Excerpt:
────────────────────

Search in a Binary Search Tree (Leet Code-700)

This article is another part of a series on leet code problems solutions, and it provides a solution to the leet code problem number 226. This is a Leet code problem named Search in a Binary Search Tree. We will solve it using python and it is the best space and time-optimized solution.

Question of Search in a Binary Search Tree

You are given the root of a binary search tree (BST) and an integer val.

Find the node in the BST that the node’s value equals val and return the subtree rooted with that node. If such a node does not exist, return null.

Example

Example 1

Input: root = [4,2,7,1,3], val = 2
Output: [2,1,3]

Example 2

Input: root = [4,2,7,1,3], val = 5
Output: []

Constraints

The number of nodes in the tree is in the range [1, 5000].
1 <= Node.val <= 10⁷
root is a binary search tree.
1 <= val <= 10⁷

Recursive Approach to solve Search in a Binary Search Treeee

To solve this problem we will recursively call the Binary Search Tree function. We compare the node’s value to the value we want to search. If the root value is greater than the node value then we traverse to the left side otherwise we traverse to the right side.

Algorithm

This method performs the following steps for a given input binary search tree:

Check for the base case.
Check if the root value is equal to the given value.
If yes then return the root
If the node value is greater than the given value then traverse left.
If the node value is less than the given value then traverse right.
End if

Python Code for Search in a Binary Search Tree

# Definition for a binary tree node.
# class TreeNode:
#     def __init__(self, val=0, left=None, right=None):
#         self.val = val
#         self.left = left
#         self.right = right
class Solution:
    def searchBST(self, root: Optional[TreeNode], val: int) -> Optional[TreeNode]:
            
        def helper(root,val):
            #base case
            if(not root):
                #if root doen not exists then return None
                return root
            
            #check if root value is equal to given value
            if(root.val == val):
                #if yes then return root
                return root
            
            if(root.val>val):
                #if node value is greater than given value then traverse left
                return  helper(root.left,val)
            elif(root.val<val):
                #if node value is less than given value then traverse right
                return helper(root.right,val)
            else:
                return None
        
        
        return helper(root,val)

────────────────────

Recorded information:
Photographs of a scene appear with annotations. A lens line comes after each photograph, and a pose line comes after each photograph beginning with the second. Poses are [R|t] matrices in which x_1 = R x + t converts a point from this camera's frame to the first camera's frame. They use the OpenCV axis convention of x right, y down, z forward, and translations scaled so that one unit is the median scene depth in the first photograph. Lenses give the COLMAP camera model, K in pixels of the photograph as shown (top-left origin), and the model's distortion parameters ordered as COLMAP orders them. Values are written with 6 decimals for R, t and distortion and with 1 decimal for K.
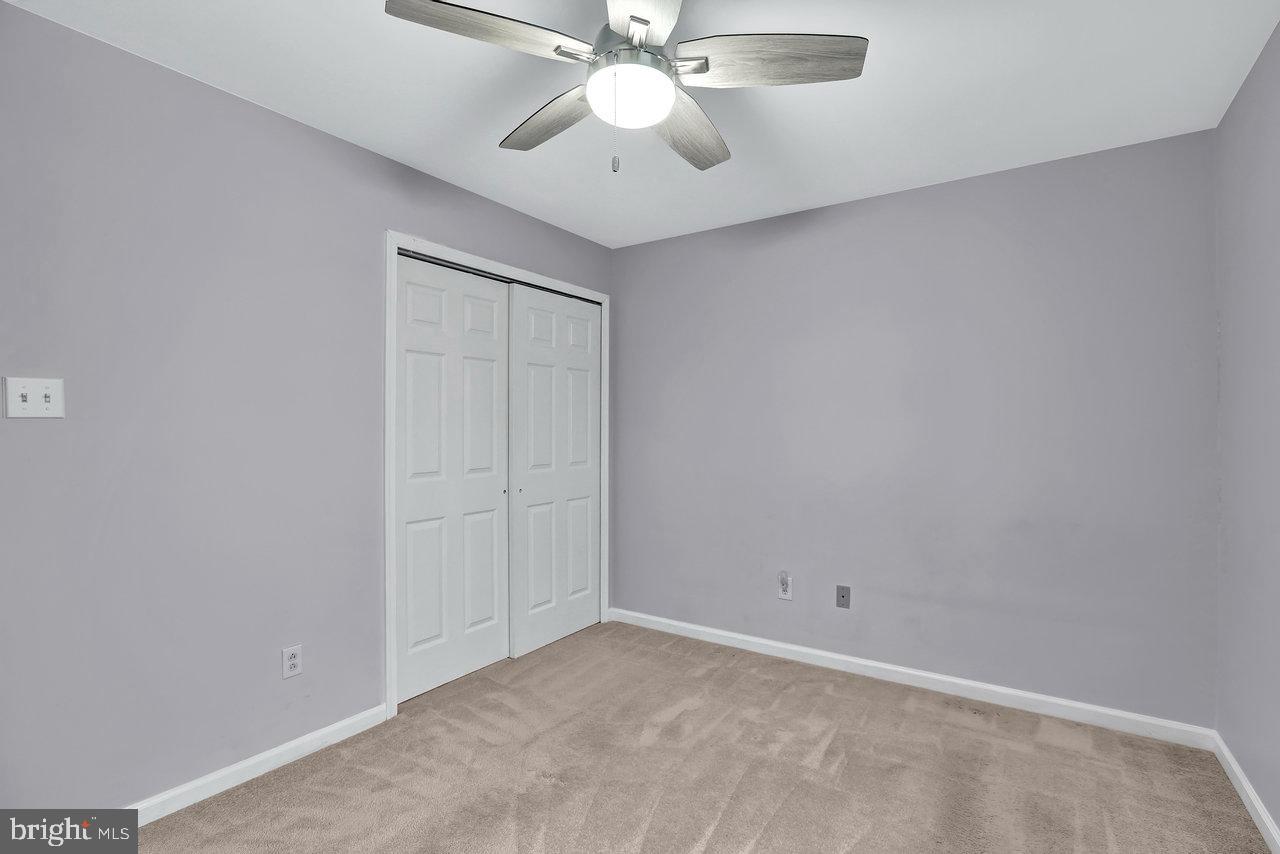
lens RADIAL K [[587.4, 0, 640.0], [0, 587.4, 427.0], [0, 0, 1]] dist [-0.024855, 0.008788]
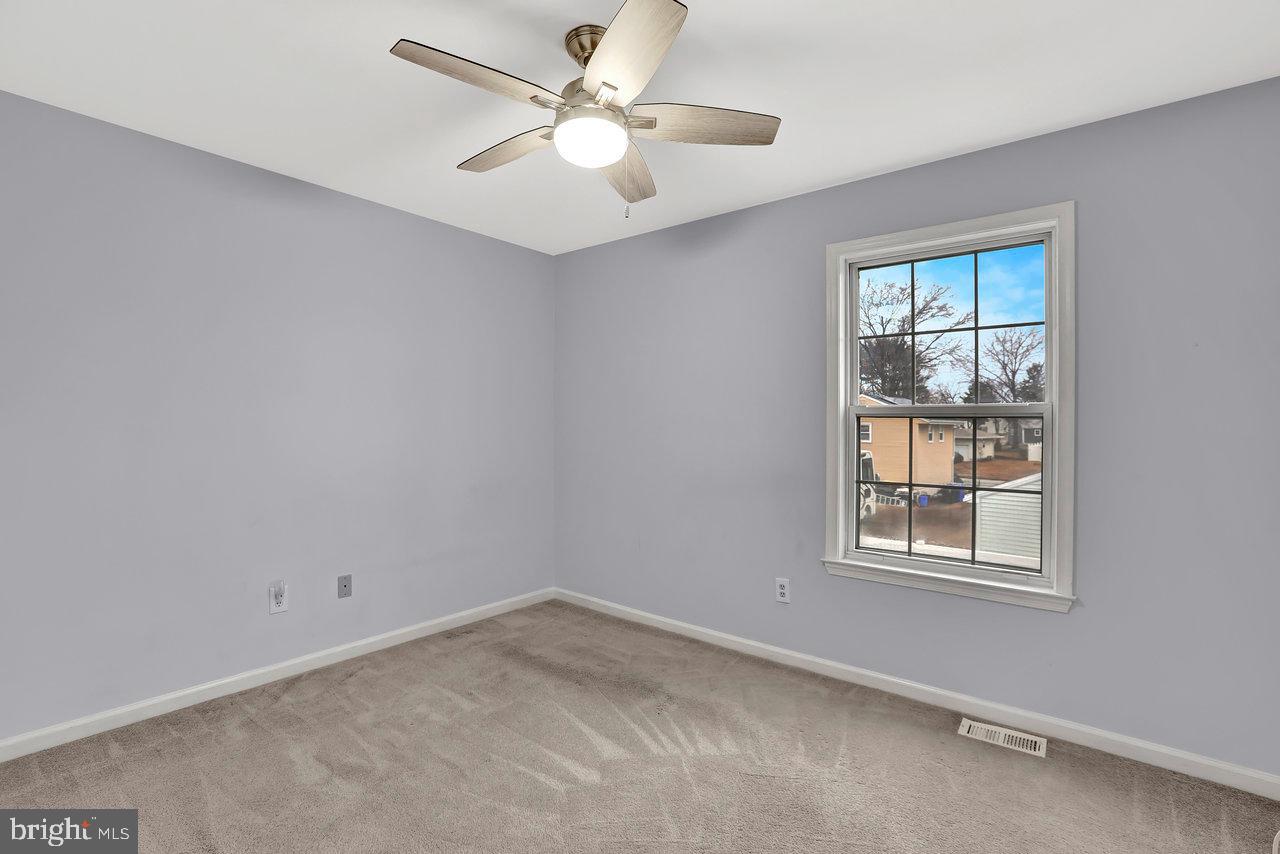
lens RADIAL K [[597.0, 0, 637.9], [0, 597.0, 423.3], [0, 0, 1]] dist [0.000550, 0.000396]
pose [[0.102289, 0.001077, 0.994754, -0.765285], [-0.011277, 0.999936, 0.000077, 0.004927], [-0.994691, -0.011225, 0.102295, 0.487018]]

────────────────────

What to work on:
- A) Answer these questions from the article on searching a binary search tree:
(i) What is the output in Example 2?
(ii) What range does the article give for the number of nodes in the tree?
(iii) In what programming language is the solution written?
- B) Retype the stretch of the article on searching a binary search tree from "Search in a Binary Search Tree (Leet" through "exist, return null.".

Results for each task:
- A)
(i) []
(ii) [1, 5000]
(iii) Python

- B)
Search in a Binary Search Tree (Leet Code-700)

This article is another part of a series on leet code problems solutions, and it provides a solution to the leet code problem number 226. This is a Leet code problem named Search in a Binary Search Tree. We will solve it using python and it is the best space and time-optimized solution.

Question of Search in a Binary Search Tree

You are given the root of a binary search tree (BST) and an integer val.

Find the node in the BST that the node’s value equals val and return the subtree rooted with that node. If such a node does not exist, return null.